EXERCISE INSTRUCTIONS>
Scan the records for the word "Jakarta". Report each line where it occurs.
** Opening SUPPLIED RECORDS block **
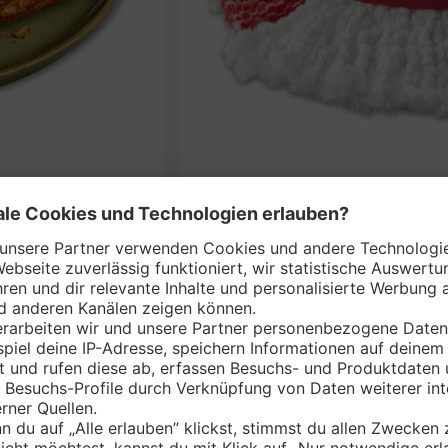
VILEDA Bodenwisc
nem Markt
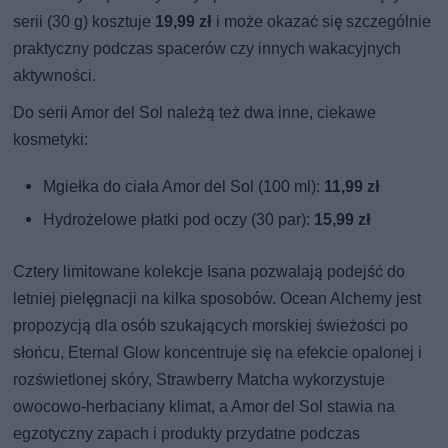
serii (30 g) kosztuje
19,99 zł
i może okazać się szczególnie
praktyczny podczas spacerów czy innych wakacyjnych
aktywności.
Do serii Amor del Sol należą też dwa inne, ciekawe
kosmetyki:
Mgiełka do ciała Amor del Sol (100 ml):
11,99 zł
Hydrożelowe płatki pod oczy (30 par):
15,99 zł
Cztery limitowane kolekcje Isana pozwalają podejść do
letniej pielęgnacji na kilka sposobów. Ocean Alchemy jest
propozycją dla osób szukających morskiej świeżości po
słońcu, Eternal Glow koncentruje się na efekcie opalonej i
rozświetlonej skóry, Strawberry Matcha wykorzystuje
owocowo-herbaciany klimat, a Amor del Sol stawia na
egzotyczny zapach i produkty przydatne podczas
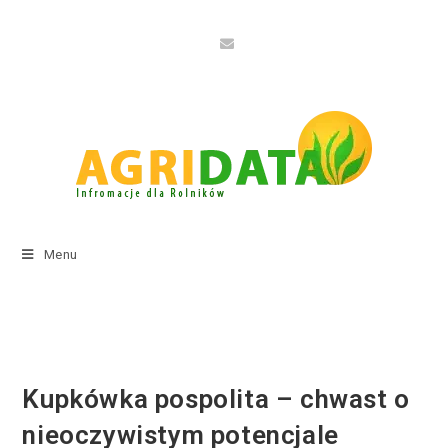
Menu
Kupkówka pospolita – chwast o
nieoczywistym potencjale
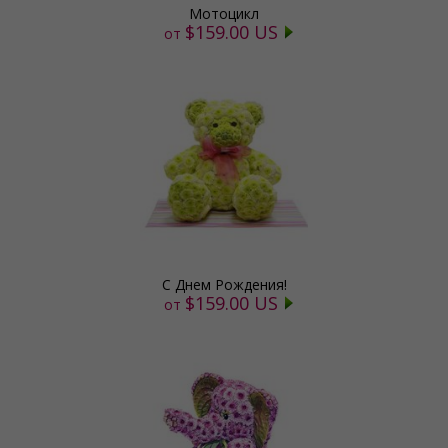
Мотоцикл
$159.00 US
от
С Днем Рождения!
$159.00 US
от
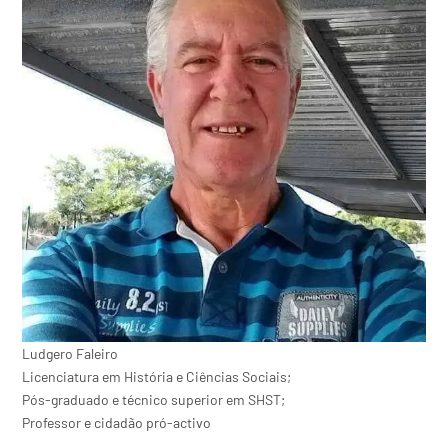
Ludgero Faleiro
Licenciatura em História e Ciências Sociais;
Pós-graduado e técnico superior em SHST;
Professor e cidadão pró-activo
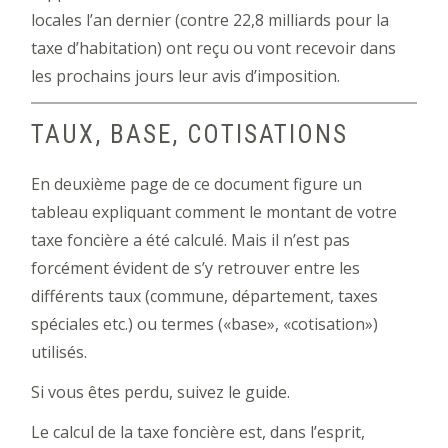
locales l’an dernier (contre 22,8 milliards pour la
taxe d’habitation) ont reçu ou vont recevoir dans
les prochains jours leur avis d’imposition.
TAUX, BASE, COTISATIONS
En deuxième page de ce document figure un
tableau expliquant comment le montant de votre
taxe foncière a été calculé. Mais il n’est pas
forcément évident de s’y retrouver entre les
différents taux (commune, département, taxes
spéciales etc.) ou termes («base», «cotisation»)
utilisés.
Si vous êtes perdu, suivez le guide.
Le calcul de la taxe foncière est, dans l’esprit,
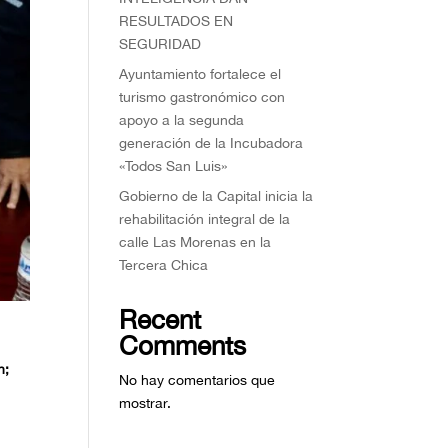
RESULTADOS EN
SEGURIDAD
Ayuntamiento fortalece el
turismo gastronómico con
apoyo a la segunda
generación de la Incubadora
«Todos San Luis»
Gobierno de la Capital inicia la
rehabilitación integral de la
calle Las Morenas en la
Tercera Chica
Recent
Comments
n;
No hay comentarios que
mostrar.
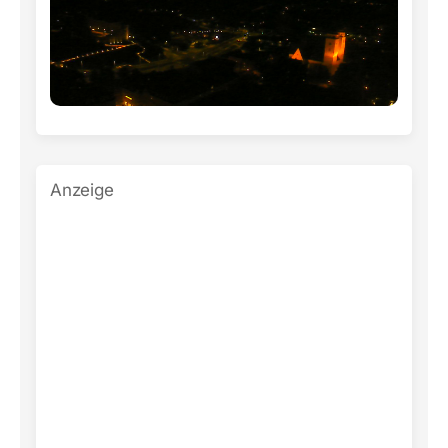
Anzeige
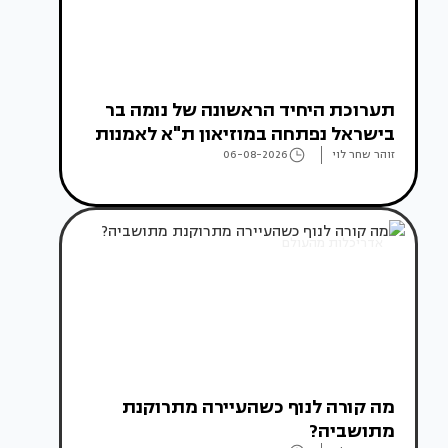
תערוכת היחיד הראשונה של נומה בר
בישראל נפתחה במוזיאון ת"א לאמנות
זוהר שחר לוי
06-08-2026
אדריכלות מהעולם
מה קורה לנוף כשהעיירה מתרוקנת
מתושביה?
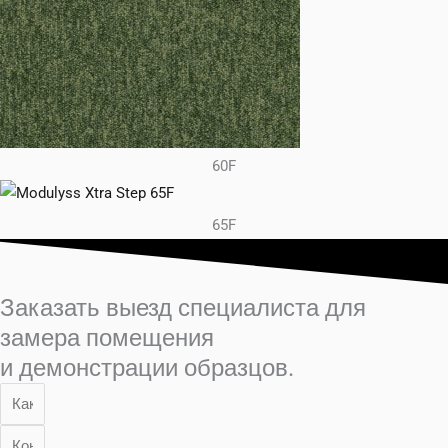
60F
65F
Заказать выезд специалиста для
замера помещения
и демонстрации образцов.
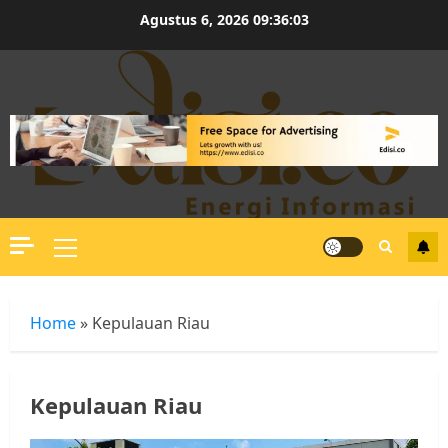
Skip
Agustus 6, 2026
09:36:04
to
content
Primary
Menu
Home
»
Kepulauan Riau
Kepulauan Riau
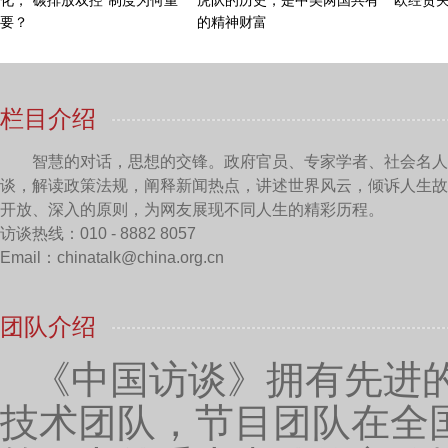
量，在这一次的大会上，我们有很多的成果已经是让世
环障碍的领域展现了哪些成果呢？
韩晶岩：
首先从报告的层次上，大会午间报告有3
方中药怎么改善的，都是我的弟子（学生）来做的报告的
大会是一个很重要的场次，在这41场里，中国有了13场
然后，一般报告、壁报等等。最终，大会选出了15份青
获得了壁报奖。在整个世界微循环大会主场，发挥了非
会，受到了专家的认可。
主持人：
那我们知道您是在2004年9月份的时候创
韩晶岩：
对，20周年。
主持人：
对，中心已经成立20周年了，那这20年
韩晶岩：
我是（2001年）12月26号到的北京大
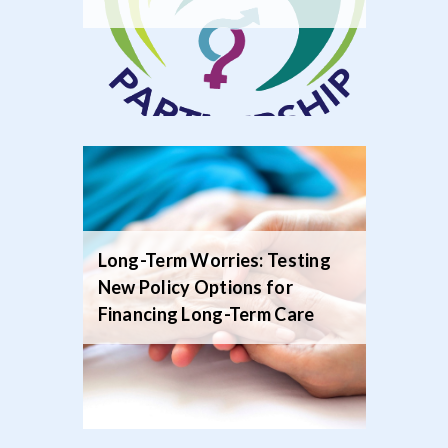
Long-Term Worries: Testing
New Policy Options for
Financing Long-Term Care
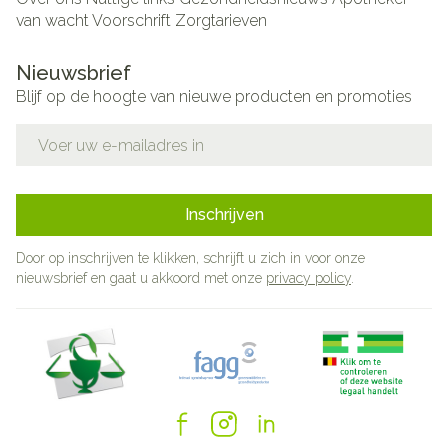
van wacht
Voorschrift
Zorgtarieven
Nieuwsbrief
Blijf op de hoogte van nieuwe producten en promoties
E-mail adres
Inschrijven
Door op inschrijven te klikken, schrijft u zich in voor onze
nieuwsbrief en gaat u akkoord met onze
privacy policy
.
** Closing SUPPLIED RECORDS block **
** Opening SUPPLIED RECORDS block **
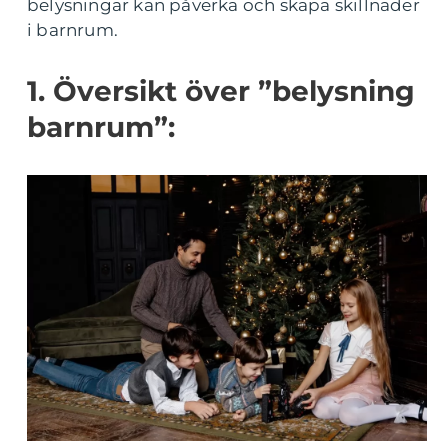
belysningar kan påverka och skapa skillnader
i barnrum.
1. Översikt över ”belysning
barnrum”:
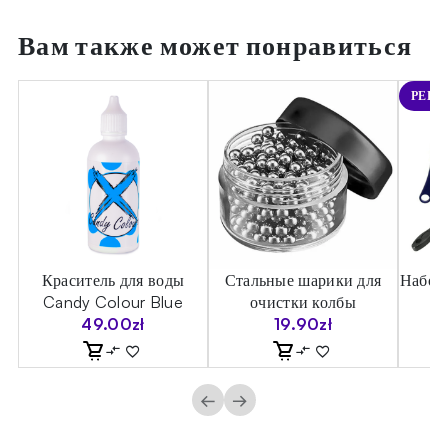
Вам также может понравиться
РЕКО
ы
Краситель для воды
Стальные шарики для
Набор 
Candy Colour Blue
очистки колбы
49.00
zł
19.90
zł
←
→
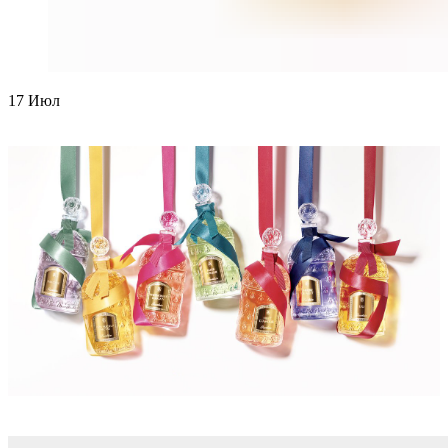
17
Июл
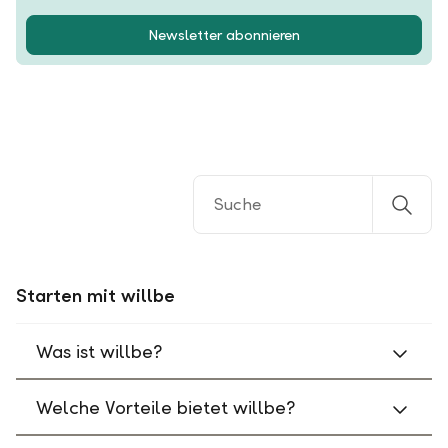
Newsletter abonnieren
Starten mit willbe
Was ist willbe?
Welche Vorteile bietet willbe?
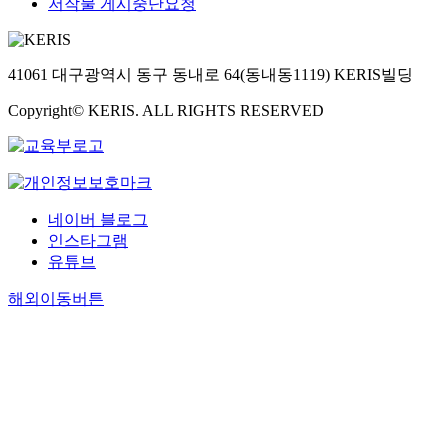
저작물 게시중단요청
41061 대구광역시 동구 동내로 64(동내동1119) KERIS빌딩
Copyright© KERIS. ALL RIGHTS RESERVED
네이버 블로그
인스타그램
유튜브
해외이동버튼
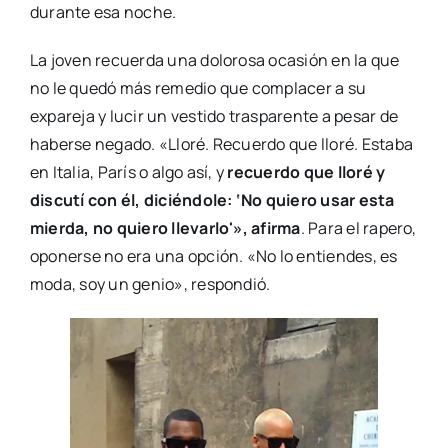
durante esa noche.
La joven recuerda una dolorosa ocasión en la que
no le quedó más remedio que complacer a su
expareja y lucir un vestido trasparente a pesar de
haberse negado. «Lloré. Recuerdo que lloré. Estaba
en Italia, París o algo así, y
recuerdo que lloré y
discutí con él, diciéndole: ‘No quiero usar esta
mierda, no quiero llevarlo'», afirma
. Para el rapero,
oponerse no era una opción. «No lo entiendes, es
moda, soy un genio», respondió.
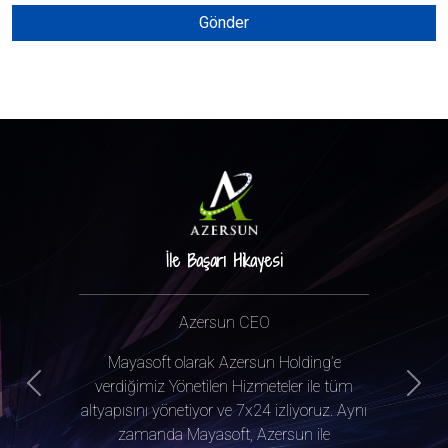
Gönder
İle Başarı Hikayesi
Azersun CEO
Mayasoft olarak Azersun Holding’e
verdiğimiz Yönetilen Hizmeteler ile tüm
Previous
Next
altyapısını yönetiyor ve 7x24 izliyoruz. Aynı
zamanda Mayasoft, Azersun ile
** Closing SUPPLIED RECORDS block **
** Opening SUPPLIED RECORDS block **
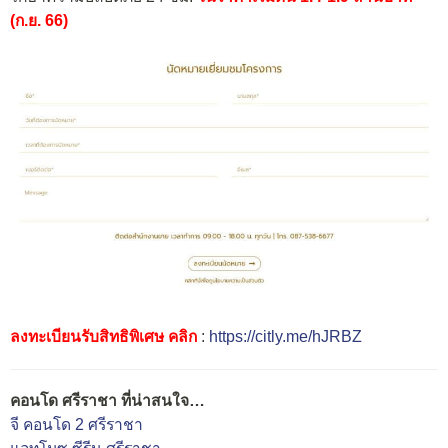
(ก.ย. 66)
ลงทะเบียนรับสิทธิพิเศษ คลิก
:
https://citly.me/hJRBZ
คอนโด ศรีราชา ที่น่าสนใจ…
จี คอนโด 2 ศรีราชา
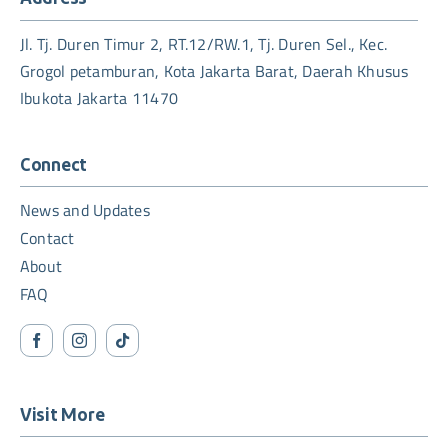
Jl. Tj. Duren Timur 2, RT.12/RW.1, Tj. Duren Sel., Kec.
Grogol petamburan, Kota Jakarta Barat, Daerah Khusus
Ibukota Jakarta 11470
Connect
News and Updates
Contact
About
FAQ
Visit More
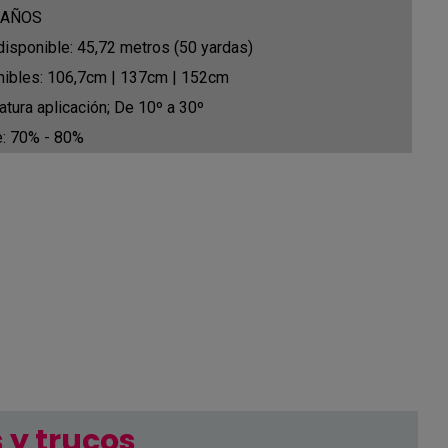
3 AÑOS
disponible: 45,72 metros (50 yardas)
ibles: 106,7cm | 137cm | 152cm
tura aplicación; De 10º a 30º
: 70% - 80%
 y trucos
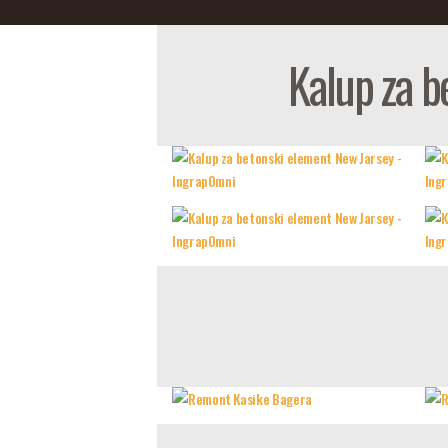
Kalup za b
** Closing SUPPLIED RECORDS block **
EXERCISE ANSWER>
Grogol petamburan, Kota Jakarta Barat, Daerah Khusus
Ibukota Jakarta 11470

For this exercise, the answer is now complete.